MrD: Did they?
BadApple: no
I get this creepy feeling, like I used to get when he’d text me and tell me he knew where I lived. Which is stupid, because it’s just Preston. This man has literally ejaculated on my cervix. But it feels different somehow, when he’s a faceless name on an app instead of the fastidious, elegant man who saved my life, cooked me dinner, and told me to find my sun. He feels like a stranger when he’s behind a screen.
MrD: What if I could get you cleared of all charges?
BadApple: yes plz
I add a smiley face to make myself feel better. I wish he’d just texted, like he usually does. Or shown up. I haven’t seen him in a while, not since we were told we’re cousins. I’d like to talk to him about the incident in the garage, see if there’s anything else he lied to me about. But mostly, I just miss him. I miss his safe, detached company, his clean apartment, the meals that started not when we took the first bite, but when our eyes took in the presentation on the plate.
And, as creepy as it is since I’m not one hundred percent sure we’re not related, I miss the scent of him. That sense is visceral but deep, filled with memories I didn’t know I was making. Just thinking about him, I can almost smell his shampoo in my hair, his skin when he held me pressed to his chest all night, his fancy sheets that held the scent our bodies made together.
MrD: How does teenage rebellion sound?
BadApple: familiar
MrD: As far as charges go, not too bad. Right?
BadApple: Thank uuuuu. Ur the best ever.
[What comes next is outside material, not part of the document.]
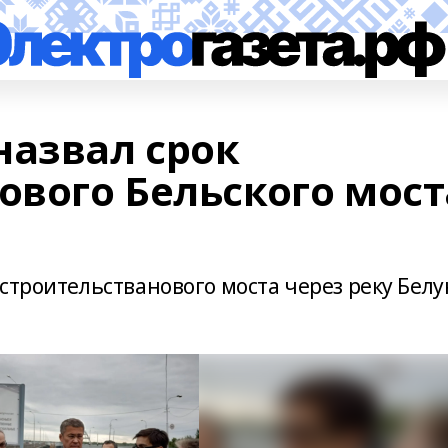
назвал срок
ового Бельского мост
строительстванового моста через реку Бел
C u soon?
MrD: We’ll see
BadApple: ???
MrD: Now that I’ve dealt with your discipline situation…
I close my eyes, dread building in my stomach. A door opens down the small hallway, and a girl I’ve never met steps out. She must be a freshman or transfer. I glance at the sign above the door. I’ve never been in that office—the school psychiatrist. I remember Royal telling me I needed help, and I shiver and pull my sleeves down over my hands.
“We’ll be right here if you need us,” says the school psychiatrist. “You don’t need an appointment, Amber. Just come on down any time you want to—you have something to communicate.”
The Amber chick stands stiffly outside her door. She catches me looking and stares back with a sullen expression.
“But that does require you to communicate something,” the shrink says gently.
Amber’s lips tighten, but she doesn’t speak.
The shrink sighs. “See you next week, then.”
As if she were just waiting for the gates to open, Amber charges down the hall and past me, past the front desk, and throws her shoulder into the door, bursting out into the school’s fancy foyer. There’s something familiar about her. At first I think she must be another transplant from FHS, and my mind immediately latches onto the text conversation I was just having. Maybe she’s my replacement.
But that’s stupid. Preston’s not going to find some other girl to fill my shoes. He gave me my scholarship back. Then again, he controls all the money in the Darling estate. I’m sure they could write off more than one scholarship as a charitable donation. I watch the girl, telling myself it’s just the poor kid in me sensing the poor kid in her. Poverty isn’t something that disappears the moment a guy slides a pair of Louboutins on your feet. Hell, I could win the lottery for real, and I wouldn’t be a rich girl overnight. I might have money, but I wouldn’t be rich.
But that girl is wearing name brand jeans and new sneakers and a WHPA hoodie, and I can’t tell for sure if she’s poor. Maybe she’s a fucked up rich girl. Poverty’s an aura, something that takes months or maybe years to shed. Sure, a total makeover goes a long way toward erasing the stink of it. I’m a new person now, a rich girl with straight hair and dark eyes and a Gucci bag, but sometimes, in the rare moment that I remember who I am and feel like myself, I feel how fake it all is. The girl is gone before I can tell if she’s a fake, if there was the right mix of desperation and defiance in her expression, the set of her chin, the challenge in her eyes when they met mine.
My phone buzzes in my hand, startling me. I look down at the screen.
MrD: …What are you going to do for me?
BadApple: r u serious? I told you, no more of that. U promised
MrD: I have no recollection of such a promise.
I want to scream and throw my phone. Didn’t he promise? Or is this another instance where I said something, and he didn’t respond, and I took it as an answer? I told him I wanted my scholarship back, but no more spying, no more bargains, no more games. Did he actually agree?
I can’t remember.
BadApple: wtf, preston. Ur being a dick. I’m not doing this shit 4 u anymore. U kno that.